By David Jacobson, Temblor
As the remnants of Hurricane Harvey move across the Midwest, it leaves a destructive wake across southeast Texas, including in Houston, the country’s fourth largest city. In some places, over 50 inches of rain fell in a matter of days, exceeding the annual rainfall expected in some locations. The result of this is extremely widespread flooding, leaving houses underwater and dozens of fatalities reported so far. As we reported on Wednesday, numerous losses will have to be paid completely out of pocket, as only 15% of people in Harris County, home to the city of Houston, carry flood insurance. Government regulations stipulate that homeowners are only required to carry flood insurance if they live in a FEMA-designated “100 year flood zone” (1 chance in 10 of flooding per decade) and have a government mortgage.

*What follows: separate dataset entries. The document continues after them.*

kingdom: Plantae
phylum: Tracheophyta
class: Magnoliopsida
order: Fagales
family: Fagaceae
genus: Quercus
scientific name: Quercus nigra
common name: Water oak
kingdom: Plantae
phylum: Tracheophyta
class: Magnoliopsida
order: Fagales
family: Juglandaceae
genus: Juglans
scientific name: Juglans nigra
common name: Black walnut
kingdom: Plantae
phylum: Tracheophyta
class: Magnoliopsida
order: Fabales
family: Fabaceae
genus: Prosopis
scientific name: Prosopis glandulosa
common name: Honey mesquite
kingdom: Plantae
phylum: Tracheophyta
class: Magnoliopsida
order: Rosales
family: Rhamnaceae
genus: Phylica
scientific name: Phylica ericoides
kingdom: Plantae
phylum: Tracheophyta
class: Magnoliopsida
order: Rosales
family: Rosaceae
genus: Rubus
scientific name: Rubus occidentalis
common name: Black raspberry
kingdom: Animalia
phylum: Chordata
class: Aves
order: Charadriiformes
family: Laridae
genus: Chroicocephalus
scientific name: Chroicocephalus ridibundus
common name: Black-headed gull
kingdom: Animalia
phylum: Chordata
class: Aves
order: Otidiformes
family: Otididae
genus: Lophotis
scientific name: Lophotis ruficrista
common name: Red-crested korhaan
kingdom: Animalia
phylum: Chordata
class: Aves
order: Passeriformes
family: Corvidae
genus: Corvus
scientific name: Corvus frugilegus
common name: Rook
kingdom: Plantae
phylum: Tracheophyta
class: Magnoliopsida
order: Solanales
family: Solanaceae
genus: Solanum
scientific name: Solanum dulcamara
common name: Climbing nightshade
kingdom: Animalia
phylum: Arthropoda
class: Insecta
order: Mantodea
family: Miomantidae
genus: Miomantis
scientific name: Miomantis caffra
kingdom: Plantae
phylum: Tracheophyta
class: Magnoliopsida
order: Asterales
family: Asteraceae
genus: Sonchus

In a New York Times video published yesterday, they showed before and after images of flooded areas outside of Houston. We thought we’d take a look at how the actual flooding compares to the FEMA flood maps. It should be stated that the images shown by the New York Times are from areas close to rivers and bayous, meaning they are prone to flooding. Additionally, the New York Times images may not show peak water inundation.
As the images above show, flooding is extremely extensive, and once floodwaters recede, the damage will likely take years to repair. In three of the four maps above, the majority of the flooding is limited to zones where FEMA suggests there is at least 1 chance in 10 of flooding in a decade. In the last figure, there is extensive flooding in FEMA’s 1 chance in 50 in a decade zone. Therefore, based on this limited spot-checking, in these locations, the maps appear to do well. Having said that, we know that in Houston, areas that have never experienced flooding, are now under feet of water. Some people have been quick to attribute this to urban planning and the destruction of native wetlands. However, the reality is that no city is prepared to receive 50 inches of rain. This storm was extraordinary, dumping over 19 trillion gallons of water on Texas in a matter of days. Nonetheless, given the scope of this tragedy, what will hopefully come out of it is that people can better protect themselves from natural disasters like this through insurance or retrofitting. If more people take these measures, cities will recover faster, meaning as a country we will be better off on the backend of disasters like Hurricane Harvey.